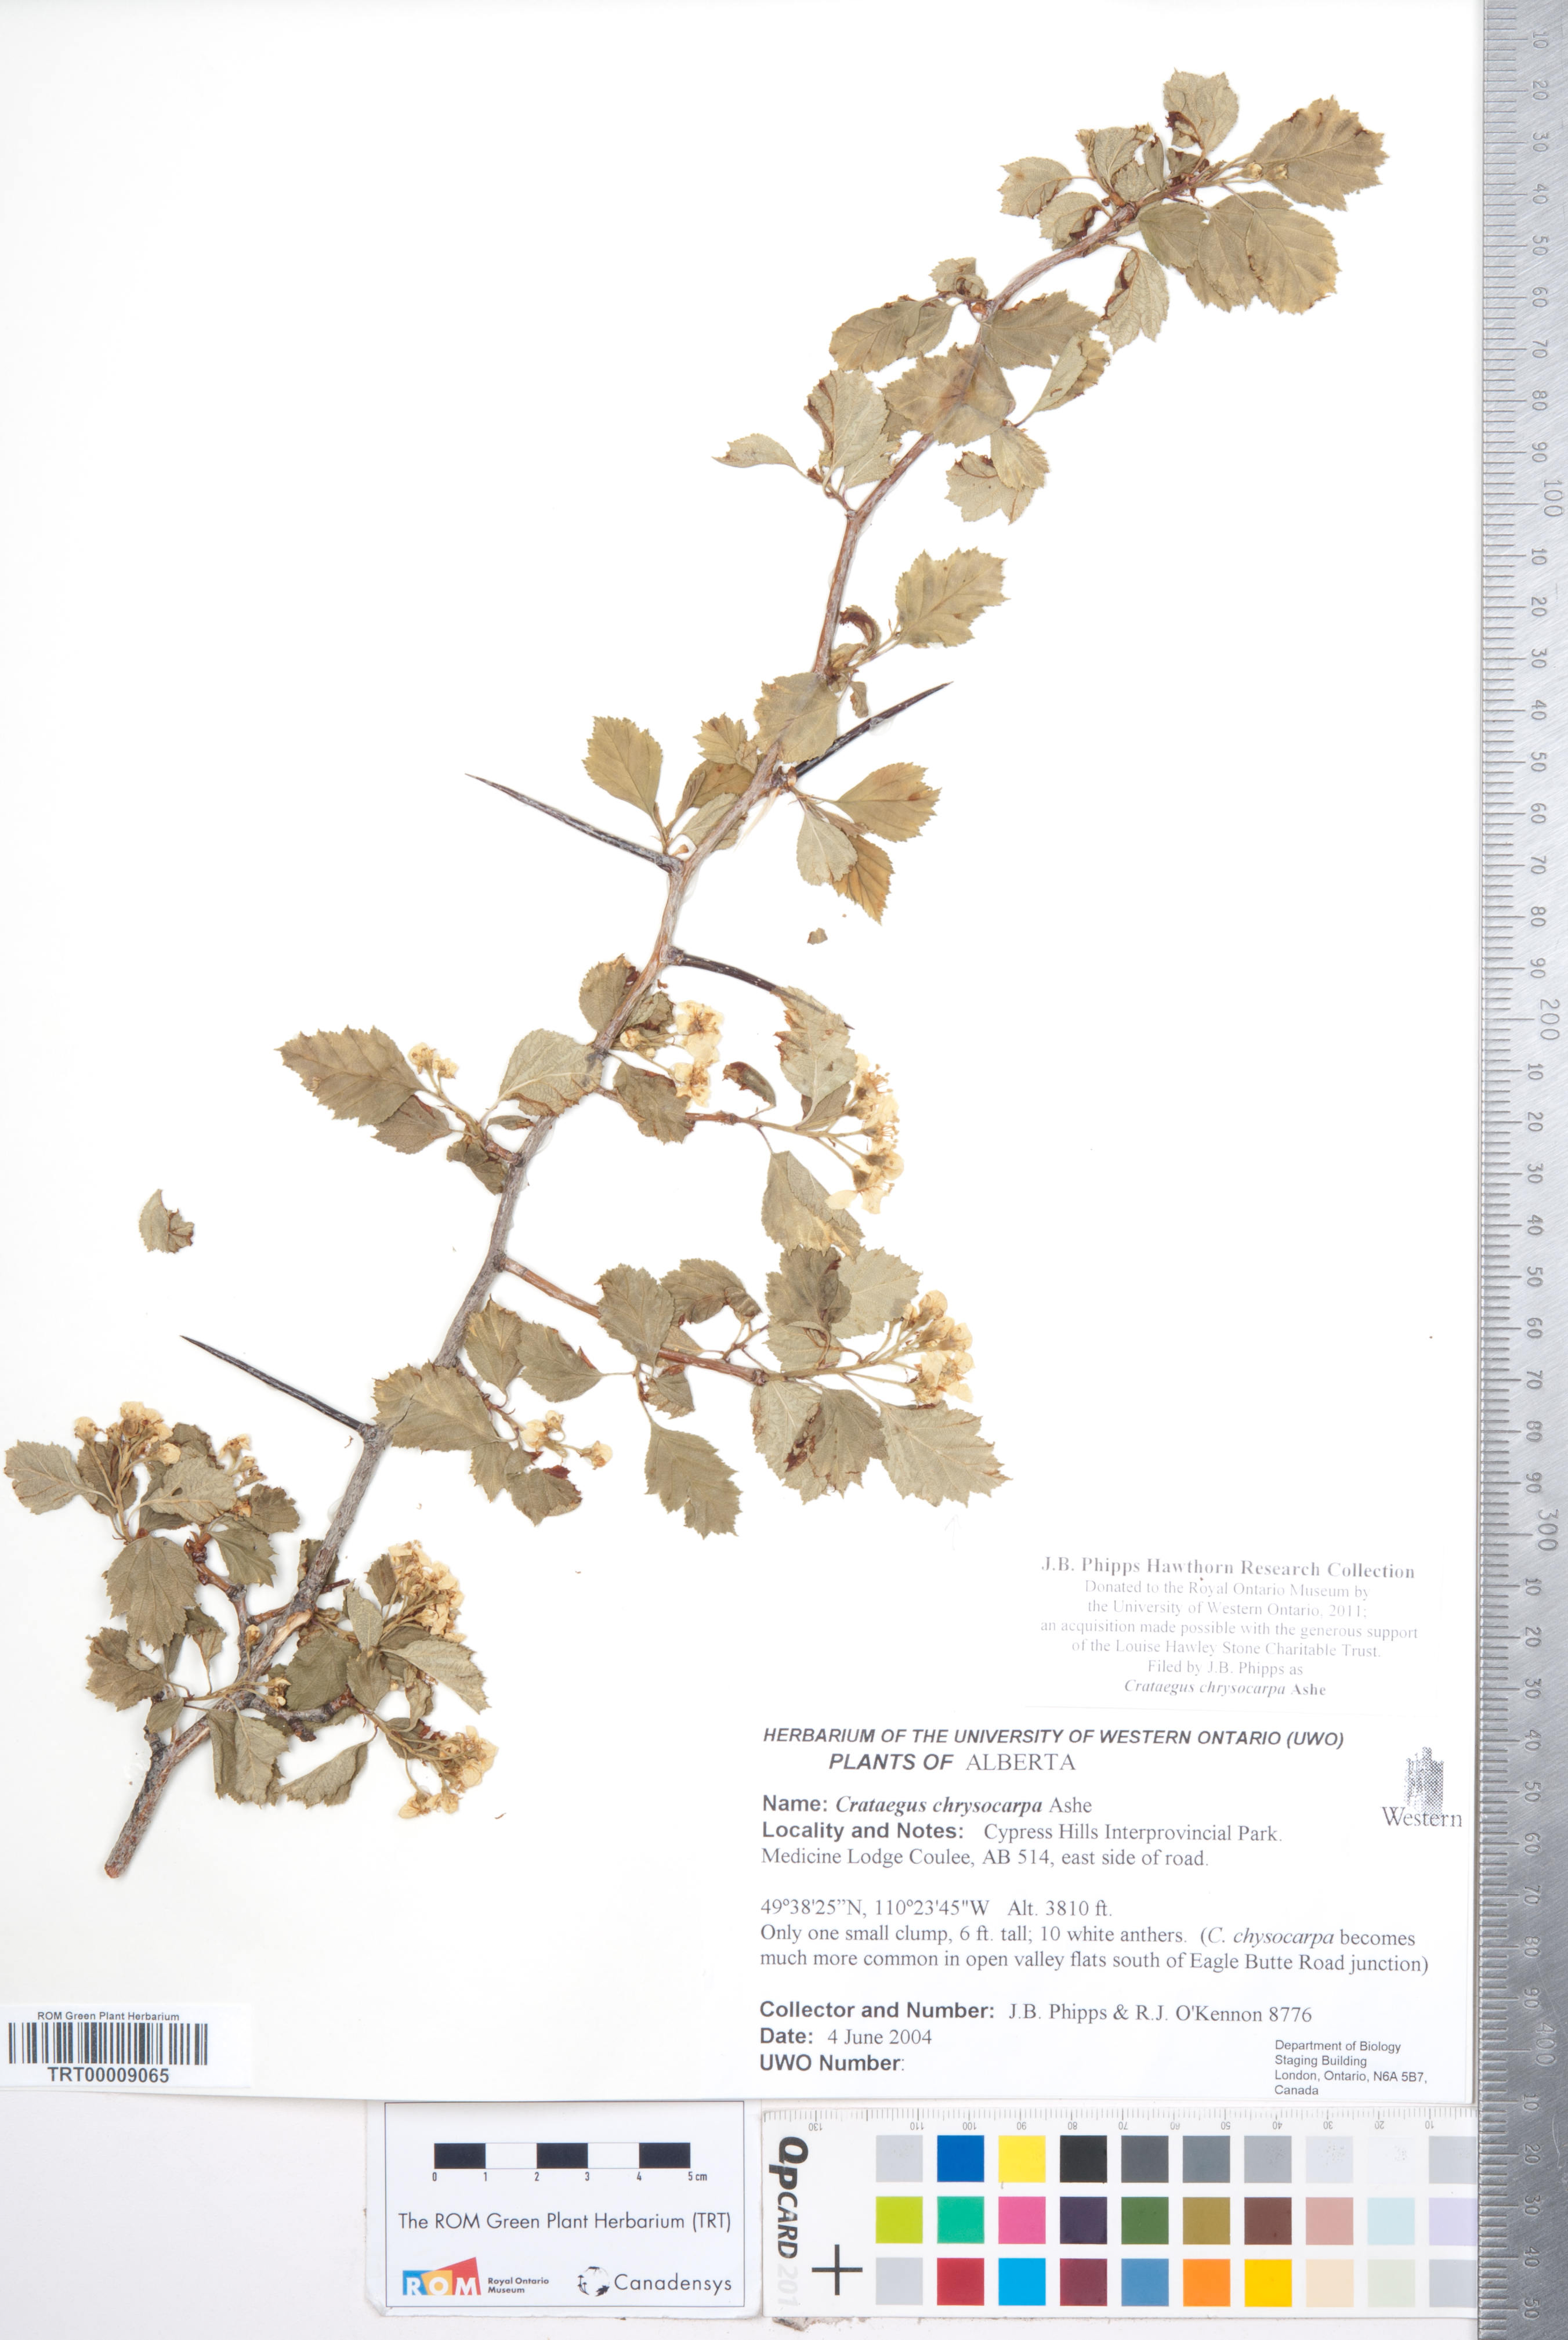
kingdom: Plantae
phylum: Tracheophyta
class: Magnoliopsida
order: Rosales
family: Rosaceae
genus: Crataegus
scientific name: Crataegus chrysocarpa
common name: Fire-berry hawthorn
------------------------------------
Problem to solve =>
Can you write out the lines of the items again with "common name" swapped for "vernacular name" and everything else left as is? Leave out the pictures.

Exercise result =>
kingdom: Plantae
phylum: Tracheophyta
class: Magnoliopsida
order: Rosales
family: Rosaceae
genus: Crataegus
scientific name: Crataegus chrysocarpa
vernacular name: Fire-berry hawthorn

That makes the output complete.